* **PAGE TEXT**:
A. Research Directions for Tool Developers

The authors in [8] have several suggestions for the HLS tool developers, for where to focus their efforts. They note that resource sharing and scheduling are two major features in HLS techniques that the current HLS tools still struggle with. For example, they demonstrate that a HLS tool instantiates 31 hardware operators of a certain type when only 13 would be needed with optimal sharing. They also note that the HLS tools obfuscate the relationship between the source code and the generated hardware, which in turn makes it hard to identify the sub-optimal parts of the code. Furthermore, the authors call for the industry to agree on a standard C-based input language for HLS. This would allow an unambiguous way for the tool users and the tools themselves to interpret the source code.

In [57], the authors recognize room for development in both the usability and the QoR of HLS. Their study uses AutoPilot (now Vivado HLS), but the advice is generalizable. The authors propose automatic tradeoff analysis of loop pipelining and unrolling to make the DSE faster. With complicated loop structures, the number of possible optimization combinations can be very high. In addition, the authors call for support for BRAM port duplication directives, more robustness for dataflow transformations, and support for streaming computation for 2D access patterns. To improve the QoR, they suggest that the tools should detect memory level dependence between separate loops and functions, and automatically re- order memory access to allow partitioning, streaming, and better pipelining. The tools should also automatically create buffers to improve memory access reuse.

The importance of optimized memory accesses in high- quality designs is also recognized in [5]. The authors point out that the HLS tools usually do not have support for memory hierarchy nor do they abstract external memory accesses.

Therefore, the designer is required to pay attention to the details of bus interfaces and memory controllers, which does not sit well with the idea of behavioral design paradigm. The HLS tools should hide external memory transfers from the designers to fix this problem. The paper also notices the difficulty of obtaining task-level parallelism from sequential C/C++

specifications, for which the authors suggest developing an appropriate device-neutral programming model.

In [32], the lack of support for dynamic data structures in HLS tools is brought forward. The authors implement the same algorithm with a data-flow centric way and by using recursive tree traversal, which uses dynamic memory allocation, and observe a significant performance reduction using the latter method. By applying several manual code transformations, the authors can increase the performance, and conclude that the HLS tools should automatically perform similar optimizations with dynamic data structures.

B. Improvements to the HLS Flow

Since the writers of research articles typically have no access to the source code of commercial HLS tools, most papers that have improved upon the HLS results do so by introducing new optimization steps to the design flow. Some promising results falling in this category are reviewed in this sub-section.

* **GIVEN PROBLEM A**: Transcribe the stretch of the HLS tools text above that begins with the words containing "Since the writers" and ends with "in this sub-section.".
* **GIVEN PROBLEM B**: Write the next part of the HLS tools text above, starting right after its final sentence.

* **ROWS**:
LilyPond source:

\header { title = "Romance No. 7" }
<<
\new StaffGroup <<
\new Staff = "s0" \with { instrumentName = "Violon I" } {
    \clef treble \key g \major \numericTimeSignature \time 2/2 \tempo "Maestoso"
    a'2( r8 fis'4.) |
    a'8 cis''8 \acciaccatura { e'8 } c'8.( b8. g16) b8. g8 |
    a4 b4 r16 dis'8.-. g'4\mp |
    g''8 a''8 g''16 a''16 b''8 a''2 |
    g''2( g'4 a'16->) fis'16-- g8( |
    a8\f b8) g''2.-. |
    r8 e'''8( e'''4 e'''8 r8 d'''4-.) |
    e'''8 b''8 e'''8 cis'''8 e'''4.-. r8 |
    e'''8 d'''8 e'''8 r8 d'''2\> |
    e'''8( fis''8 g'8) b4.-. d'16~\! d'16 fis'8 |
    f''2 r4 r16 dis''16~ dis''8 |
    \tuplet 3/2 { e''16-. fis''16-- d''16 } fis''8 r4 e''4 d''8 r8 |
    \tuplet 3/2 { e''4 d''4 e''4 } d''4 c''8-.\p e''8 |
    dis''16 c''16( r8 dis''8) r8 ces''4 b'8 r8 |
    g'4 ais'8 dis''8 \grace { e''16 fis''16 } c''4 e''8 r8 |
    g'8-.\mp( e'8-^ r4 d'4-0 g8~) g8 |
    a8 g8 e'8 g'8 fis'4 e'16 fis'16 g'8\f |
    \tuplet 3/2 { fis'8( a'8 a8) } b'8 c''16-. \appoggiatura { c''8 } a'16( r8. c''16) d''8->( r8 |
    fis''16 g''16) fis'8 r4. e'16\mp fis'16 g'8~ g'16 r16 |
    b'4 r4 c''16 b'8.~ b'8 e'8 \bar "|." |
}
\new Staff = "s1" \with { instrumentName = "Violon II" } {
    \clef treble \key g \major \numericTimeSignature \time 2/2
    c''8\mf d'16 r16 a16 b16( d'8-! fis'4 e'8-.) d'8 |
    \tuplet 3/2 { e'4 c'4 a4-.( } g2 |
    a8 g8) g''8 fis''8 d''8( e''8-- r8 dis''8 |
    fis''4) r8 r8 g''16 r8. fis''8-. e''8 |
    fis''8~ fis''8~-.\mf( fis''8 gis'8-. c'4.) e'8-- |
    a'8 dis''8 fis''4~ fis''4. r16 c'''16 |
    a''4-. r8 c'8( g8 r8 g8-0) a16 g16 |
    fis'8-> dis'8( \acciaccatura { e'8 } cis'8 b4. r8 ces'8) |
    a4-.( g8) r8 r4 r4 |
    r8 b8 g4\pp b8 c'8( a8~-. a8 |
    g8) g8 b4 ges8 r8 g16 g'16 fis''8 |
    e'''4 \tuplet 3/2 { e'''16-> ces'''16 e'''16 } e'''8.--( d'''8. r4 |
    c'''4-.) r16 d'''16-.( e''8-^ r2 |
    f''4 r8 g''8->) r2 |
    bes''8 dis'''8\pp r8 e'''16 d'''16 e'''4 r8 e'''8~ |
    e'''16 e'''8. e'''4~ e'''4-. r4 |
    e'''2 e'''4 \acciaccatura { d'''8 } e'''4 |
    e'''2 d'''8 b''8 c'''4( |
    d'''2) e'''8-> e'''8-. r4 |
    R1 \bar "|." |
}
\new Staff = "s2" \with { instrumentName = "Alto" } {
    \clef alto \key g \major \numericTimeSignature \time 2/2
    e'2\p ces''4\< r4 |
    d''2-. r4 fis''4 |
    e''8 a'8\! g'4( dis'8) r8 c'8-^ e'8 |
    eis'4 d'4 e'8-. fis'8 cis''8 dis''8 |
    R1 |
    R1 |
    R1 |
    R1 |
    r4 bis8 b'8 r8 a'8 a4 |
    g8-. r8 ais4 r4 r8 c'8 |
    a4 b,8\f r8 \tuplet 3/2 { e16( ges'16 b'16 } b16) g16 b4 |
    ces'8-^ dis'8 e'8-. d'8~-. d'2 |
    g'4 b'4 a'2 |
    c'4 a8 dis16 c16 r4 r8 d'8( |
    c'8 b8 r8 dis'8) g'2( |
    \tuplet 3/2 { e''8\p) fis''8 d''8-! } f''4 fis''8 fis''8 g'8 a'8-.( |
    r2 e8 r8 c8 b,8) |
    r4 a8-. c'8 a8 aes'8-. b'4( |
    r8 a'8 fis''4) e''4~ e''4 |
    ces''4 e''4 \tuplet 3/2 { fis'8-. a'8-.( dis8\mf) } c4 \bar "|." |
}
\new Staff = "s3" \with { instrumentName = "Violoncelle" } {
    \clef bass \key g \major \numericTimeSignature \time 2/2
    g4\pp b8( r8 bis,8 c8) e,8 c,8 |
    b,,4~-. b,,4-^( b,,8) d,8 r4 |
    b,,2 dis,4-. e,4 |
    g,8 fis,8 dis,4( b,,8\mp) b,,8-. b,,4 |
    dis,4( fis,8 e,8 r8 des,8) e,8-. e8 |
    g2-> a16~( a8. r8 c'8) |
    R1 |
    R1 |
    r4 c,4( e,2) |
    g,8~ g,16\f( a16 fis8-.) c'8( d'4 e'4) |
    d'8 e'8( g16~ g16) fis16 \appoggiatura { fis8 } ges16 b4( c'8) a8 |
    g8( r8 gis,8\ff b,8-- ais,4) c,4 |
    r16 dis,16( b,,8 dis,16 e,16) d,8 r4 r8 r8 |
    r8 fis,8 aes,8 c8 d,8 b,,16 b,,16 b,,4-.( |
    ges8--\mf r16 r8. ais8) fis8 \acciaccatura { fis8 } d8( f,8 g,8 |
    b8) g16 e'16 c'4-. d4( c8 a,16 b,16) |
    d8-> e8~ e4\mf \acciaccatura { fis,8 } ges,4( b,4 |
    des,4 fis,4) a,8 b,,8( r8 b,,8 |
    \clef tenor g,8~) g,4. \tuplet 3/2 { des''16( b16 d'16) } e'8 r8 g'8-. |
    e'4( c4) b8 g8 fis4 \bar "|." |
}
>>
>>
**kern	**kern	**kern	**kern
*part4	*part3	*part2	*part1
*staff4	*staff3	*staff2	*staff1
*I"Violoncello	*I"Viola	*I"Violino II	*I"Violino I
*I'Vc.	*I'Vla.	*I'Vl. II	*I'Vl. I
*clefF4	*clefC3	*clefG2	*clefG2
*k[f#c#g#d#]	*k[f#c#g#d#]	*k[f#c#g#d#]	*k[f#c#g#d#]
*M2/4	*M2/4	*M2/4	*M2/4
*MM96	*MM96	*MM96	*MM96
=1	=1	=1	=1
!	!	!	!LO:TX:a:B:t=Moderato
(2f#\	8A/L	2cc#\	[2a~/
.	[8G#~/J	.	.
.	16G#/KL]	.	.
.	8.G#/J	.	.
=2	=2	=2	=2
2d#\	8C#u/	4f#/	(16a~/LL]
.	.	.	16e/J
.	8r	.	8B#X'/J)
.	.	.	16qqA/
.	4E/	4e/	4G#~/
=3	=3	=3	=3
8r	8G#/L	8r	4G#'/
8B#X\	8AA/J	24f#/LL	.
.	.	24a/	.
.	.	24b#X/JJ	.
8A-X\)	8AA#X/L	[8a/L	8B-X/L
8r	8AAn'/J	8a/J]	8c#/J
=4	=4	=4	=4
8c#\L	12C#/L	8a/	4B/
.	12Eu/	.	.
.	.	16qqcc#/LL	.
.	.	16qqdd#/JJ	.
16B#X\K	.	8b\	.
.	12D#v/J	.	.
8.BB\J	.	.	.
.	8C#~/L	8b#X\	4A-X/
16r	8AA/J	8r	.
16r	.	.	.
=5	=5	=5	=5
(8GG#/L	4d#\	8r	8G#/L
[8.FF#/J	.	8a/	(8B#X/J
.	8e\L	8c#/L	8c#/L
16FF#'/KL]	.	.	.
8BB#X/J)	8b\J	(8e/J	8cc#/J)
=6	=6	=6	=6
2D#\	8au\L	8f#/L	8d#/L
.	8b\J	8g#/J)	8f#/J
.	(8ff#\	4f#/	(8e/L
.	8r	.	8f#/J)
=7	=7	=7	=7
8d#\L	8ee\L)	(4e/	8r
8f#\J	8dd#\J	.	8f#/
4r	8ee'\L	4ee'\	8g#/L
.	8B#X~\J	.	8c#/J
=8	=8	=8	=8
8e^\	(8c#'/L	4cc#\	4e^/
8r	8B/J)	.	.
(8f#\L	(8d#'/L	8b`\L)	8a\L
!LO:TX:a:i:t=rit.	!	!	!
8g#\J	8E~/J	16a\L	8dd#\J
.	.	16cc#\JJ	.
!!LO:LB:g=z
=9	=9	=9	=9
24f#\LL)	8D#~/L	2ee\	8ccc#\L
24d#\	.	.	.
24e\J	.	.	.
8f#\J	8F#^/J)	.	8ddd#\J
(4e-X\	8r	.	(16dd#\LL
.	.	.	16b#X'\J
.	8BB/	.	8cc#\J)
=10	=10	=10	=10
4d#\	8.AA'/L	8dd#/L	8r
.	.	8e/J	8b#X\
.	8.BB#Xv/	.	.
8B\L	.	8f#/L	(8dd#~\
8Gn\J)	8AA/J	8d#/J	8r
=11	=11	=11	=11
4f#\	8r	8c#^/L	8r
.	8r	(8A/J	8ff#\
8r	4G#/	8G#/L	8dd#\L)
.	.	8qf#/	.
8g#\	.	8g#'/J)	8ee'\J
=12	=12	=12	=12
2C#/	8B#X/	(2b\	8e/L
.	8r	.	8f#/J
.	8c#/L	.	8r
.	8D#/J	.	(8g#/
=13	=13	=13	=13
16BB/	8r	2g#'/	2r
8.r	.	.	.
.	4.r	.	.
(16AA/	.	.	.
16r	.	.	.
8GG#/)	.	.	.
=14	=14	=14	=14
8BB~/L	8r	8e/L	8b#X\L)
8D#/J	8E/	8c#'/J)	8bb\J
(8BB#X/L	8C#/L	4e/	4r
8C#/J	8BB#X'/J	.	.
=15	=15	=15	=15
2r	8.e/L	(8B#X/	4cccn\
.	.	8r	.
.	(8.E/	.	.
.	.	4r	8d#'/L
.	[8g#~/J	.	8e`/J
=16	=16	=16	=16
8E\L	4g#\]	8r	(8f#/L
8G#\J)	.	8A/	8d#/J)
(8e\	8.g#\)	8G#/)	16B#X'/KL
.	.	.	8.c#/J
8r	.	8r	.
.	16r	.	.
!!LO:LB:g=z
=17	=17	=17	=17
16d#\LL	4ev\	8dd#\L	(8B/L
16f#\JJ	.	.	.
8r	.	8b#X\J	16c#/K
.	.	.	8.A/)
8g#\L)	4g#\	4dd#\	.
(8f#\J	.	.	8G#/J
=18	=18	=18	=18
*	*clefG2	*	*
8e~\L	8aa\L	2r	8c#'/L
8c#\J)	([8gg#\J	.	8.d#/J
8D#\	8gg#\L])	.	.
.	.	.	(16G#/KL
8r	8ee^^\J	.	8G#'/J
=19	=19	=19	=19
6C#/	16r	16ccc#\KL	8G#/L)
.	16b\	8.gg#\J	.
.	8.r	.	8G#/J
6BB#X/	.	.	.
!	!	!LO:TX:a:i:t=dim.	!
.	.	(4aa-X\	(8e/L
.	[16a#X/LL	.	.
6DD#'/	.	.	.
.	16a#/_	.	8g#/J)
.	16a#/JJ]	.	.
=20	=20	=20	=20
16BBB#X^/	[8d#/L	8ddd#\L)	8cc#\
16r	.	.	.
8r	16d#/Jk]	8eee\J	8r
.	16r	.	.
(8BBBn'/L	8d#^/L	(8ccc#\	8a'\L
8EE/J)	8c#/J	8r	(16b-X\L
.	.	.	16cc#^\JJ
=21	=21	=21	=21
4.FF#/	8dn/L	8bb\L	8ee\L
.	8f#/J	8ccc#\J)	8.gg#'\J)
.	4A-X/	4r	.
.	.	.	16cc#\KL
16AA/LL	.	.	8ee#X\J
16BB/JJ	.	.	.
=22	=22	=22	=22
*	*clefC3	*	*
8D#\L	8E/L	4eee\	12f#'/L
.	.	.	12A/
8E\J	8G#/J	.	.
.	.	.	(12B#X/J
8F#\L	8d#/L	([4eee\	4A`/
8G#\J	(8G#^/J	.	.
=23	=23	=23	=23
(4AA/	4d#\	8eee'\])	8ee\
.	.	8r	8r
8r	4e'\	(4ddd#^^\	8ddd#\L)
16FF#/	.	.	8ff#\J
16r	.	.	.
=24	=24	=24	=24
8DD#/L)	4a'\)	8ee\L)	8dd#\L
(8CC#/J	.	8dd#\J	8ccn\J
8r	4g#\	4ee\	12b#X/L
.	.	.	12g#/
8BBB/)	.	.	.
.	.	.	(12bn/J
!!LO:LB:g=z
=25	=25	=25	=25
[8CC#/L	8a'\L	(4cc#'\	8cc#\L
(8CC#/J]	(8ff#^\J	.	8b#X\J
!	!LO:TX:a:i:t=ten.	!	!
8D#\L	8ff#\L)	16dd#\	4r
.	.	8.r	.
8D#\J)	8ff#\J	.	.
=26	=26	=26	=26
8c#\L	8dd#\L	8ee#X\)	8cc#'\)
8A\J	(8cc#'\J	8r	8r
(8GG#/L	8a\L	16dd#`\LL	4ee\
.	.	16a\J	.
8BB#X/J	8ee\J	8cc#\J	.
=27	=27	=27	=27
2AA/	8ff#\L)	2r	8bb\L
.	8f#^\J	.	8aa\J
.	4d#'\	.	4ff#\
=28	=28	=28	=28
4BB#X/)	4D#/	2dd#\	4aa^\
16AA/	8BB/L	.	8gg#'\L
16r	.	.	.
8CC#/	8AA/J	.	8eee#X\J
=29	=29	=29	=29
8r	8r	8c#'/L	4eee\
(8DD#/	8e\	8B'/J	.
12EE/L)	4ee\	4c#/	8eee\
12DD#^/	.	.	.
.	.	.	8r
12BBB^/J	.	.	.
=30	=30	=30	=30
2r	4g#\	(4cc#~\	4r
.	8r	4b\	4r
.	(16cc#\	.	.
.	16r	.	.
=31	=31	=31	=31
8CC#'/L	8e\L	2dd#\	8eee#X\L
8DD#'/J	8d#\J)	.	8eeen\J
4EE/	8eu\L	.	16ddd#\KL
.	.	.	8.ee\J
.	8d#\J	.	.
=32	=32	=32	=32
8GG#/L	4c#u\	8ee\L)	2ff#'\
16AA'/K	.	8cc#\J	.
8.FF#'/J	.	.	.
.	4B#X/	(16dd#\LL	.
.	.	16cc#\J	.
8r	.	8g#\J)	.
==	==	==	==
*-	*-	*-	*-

* **WRITTEN REPLY A**:
Since the writers of research articles typically have no access to the source code of commercial HLS tools, most papers that have improved upon the HLS results do so by introducing new optimization steps to the design flow. Some promising results falling in this category are reviewed in this sub-section.

* **WRITTEN REPLY B**:
(10)

In [58], the authors propose using parallel pattern templates to scale module implementation according to the properties of the target device, exceeding the capability of the HLS tool to do so. The authors show up to 2.8× speed-up over a standard HLS tool flow. A template-based approach is also used in [59], where composable and parameterizable templates of common computation patterns optimized for hardware are used to improve performance. These kind of templates could be included in HLS tools for the users’ convenience.

In [60], the problem of memory access bottleneck in massively parallel algorithms is discussed. The authors propose an algorithm that schedules the memory accessed during different pipeline stages reducing the simultaneous access pressure. Their approach improves the pipelining performance by 43% on average and reduces memory bank usage by 55%.

Another way to reduce memory access overhead is discussed in [61]. The paper presents a novel algorithm to scalarize arrays selectively to on-chip registers within certain area constraints.

The results indicate significant performance improvements.

One method to enable more efficient HLS is by identifying custom operations that are merged from sequential basic operations. This reduces the complexity of the data flow graph of the synthesized algorithm, which in turn reduces synthesis runtime and improves the QoR. This method has been studied in [62], achieving significant improvements in area consumption, performance, and code size. Therefore, HLS tools should include custom operation identification as a pre- processing step.

Resource allocation and operation binding are two of the basic steps in HLS. Thus, their efficient implementation is of critical importance in achieving good QoR. In [63], the effect of register allocation has been investigated. The paper shows that in most cases a naïve resource allocation strategy, i.e. one register per variable without register sharing leads to the best QoR results.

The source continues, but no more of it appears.